Personal information
- Full name: Hallvar Thoresen
- Date of birth: 12 April 1957 (age 68)
- Place of birth: Larvik, Norway
- Position(s): Attacking midfielder

Youth career
- 1971?–1976: Larvik Turn

Senior career*
- Years: Team / Apps / (Gls)
- 1976–1981: FC Twente / 135 / (46)
- 1981–1988: PSV Eindhoven / 179 / (106)
- 1988–1991: Frigg / 6 / (0)
- Total:  / 320 / (152)

International career
- 1978–1987: Norway / 50 / (9)

Managerial career
- 1992: Strømsgodset IF
- 1993–1995: SK Brann
- 1997: Odd Grenland B.K.
- 1998–2000: Lillestrøm SK
- 2000–2002: Skeid Fotball
- 2003–2006: Norway U21
- 2007–2015: FC Twente, scout
- 2016–2020: Rosenborg BK, chief scout

= Hallvar Thoresen =

Norwegian footballer and manager (born 1957)

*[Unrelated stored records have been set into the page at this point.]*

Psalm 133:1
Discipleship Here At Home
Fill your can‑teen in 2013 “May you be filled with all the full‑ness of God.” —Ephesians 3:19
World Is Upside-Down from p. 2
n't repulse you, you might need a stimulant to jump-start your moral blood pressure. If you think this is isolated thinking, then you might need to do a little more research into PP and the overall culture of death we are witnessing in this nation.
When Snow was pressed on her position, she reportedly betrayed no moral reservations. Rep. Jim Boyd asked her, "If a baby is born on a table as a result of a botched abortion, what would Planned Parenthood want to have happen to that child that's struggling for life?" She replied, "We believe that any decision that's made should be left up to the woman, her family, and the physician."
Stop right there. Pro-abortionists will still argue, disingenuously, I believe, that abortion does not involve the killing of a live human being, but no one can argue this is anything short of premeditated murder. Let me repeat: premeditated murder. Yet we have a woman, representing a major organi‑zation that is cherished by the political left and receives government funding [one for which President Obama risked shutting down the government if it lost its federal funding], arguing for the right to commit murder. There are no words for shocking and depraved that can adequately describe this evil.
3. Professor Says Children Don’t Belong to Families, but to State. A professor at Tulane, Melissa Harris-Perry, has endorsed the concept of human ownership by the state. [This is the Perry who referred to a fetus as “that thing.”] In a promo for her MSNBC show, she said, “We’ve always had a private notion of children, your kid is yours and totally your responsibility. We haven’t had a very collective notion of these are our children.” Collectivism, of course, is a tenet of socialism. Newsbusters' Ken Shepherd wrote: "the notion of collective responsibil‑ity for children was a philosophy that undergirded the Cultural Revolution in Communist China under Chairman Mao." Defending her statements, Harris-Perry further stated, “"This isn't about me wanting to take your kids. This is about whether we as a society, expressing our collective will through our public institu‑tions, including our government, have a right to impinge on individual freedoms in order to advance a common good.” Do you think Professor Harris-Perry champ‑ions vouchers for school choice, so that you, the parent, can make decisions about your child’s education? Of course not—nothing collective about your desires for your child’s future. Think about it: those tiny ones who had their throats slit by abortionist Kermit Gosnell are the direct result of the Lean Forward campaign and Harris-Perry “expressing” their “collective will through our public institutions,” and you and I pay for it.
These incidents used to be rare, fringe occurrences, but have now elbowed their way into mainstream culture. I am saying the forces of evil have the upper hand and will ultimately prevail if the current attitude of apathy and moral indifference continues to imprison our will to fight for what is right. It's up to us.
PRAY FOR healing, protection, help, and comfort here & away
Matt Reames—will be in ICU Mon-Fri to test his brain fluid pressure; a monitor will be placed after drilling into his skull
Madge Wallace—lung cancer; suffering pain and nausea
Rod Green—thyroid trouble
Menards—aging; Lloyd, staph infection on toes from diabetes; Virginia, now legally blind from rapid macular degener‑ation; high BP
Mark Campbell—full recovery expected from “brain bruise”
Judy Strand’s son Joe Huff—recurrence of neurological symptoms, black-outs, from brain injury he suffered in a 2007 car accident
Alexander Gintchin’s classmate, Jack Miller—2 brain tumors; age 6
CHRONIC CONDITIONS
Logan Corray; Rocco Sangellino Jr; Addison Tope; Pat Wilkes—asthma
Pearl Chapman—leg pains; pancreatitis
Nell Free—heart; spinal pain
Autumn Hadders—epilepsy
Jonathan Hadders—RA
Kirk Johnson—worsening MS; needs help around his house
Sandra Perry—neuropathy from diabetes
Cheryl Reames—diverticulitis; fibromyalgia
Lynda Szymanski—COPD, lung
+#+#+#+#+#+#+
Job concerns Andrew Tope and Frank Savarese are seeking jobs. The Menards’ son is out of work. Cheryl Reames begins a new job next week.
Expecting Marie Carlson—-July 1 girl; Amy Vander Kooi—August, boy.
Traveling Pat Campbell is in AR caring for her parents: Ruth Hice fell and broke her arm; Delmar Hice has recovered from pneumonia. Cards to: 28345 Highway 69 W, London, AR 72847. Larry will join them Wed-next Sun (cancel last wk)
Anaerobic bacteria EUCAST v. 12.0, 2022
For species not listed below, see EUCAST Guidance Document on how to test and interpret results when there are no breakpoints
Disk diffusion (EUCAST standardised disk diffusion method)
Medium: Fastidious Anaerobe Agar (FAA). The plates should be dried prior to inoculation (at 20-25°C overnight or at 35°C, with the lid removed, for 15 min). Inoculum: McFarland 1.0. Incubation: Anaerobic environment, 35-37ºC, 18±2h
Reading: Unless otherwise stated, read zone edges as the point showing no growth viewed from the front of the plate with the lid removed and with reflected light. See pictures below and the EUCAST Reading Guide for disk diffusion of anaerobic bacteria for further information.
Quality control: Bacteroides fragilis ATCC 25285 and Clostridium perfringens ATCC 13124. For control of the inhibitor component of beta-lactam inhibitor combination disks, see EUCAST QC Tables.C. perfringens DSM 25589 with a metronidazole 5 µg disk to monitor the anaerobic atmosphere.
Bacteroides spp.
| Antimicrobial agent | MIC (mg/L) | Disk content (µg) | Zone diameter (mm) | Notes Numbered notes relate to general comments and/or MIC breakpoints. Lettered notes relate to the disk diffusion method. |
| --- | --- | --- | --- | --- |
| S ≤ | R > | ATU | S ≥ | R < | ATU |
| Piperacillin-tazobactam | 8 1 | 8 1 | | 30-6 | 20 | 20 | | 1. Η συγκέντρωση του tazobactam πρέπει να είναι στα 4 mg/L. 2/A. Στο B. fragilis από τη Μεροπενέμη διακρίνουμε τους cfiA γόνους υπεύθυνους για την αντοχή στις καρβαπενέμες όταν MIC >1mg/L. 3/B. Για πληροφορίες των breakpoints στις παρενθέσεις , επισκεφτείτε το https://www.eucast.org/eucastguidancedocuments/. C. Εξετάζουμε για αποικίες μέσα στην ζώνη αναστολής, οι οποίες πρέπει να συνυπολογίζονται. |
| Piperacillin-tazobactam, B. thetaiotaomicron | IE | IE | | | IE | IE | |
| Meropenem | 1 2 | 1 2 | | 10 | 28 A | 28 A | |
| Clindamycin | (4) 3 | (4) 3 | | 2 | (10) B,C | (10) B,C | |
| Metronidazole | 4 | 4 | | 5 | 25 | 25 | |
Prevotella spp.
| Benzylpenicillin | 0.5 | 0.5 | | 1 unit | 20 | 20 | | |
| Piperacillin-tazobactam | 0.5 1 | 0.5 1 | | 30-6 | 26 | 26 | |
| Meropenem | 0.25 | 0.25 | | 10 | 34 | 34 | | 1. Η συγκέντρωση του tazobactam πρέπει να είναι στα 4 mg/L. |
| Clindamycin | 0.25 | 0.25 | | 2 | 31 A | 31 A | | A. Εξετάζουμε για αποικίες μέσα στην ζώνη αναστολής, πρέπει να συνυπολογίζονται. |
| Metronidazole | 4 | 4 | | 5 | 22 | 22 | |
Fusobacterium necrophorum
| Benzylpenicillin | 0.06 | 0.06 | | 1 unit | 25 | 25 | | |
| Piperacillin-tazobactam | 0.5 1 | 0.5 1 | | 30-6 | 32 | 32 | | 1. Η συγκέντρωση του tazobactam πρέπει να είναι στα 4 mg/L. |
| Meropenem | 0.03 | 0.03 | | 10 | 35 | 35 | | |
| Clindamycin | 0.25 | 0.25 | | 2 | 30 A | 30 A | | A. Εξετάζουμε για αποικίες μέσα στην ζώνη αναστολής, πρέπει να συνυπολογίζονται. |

Hallvar Thoresen (born 12 April 1957) is a former Norwegian footballer who played most of his career in the Dutch Eredivisie as an attacking midfielder. The son of former Norwegian international Gunnar Thoresen, Hallvar Thoresen was central in 1980s Norwegian football.

==Career==

===Club===
Thoresen started his career in Larvik Turn, but travelled abroad at the age of nineteen, and soon became a regular at FC Twente in the Netherlands. They won the Dutch Cup in 1977 and Thoreson was the club top-scorer in the 1979–80 and 1980–81 seasons. In the summer of 1981 he was sold to PSV Eindhoven for 1.3 million Dutch guilder where he formed a dynamic partnership with Jurrie Koolhof. Helping capturing three league titles, Thoresen was a key player for seven years, serving as captain from 1983 to 1986, until he returned to Norway and played for Frigg in the lower divisions. Troubled by an injury, he was forced to retire from his playing career shortly thereafter. With 152 goals Thoresen is the all-time leading foreign goalscorer in the Eredivisie.

===International===
He played 50 matches for the Norway national football team, and scored 9 goals, one of which secured the historic victory over England in 1981. Thoresen is among the six Norwegian internationals who have never played in the Norwegian Premier League.

===Managerial===
He did assume the coaching position at Frigg, later moving on to coach larger clubs like Brann, Strømsgodset, Hønefoss, Skeid, and Lillestrøm (assistant). He is currently in charge of the Norway U21. Odd Grenland announced on 30 October 2006 that Thoresen had agreed to take over as the club's Director of Football. Thoresen was the chief scout for Rosenborg BK from 2016 until 2019.

He is a supporter of Arsenal, to the point where he opened a pub in Oslo, Norway called Highbury.

===Acting===
Thoresen played the role of Norwegian football player and Allied POW Gunnar Hilsson in the movie Escape to Victory (1981).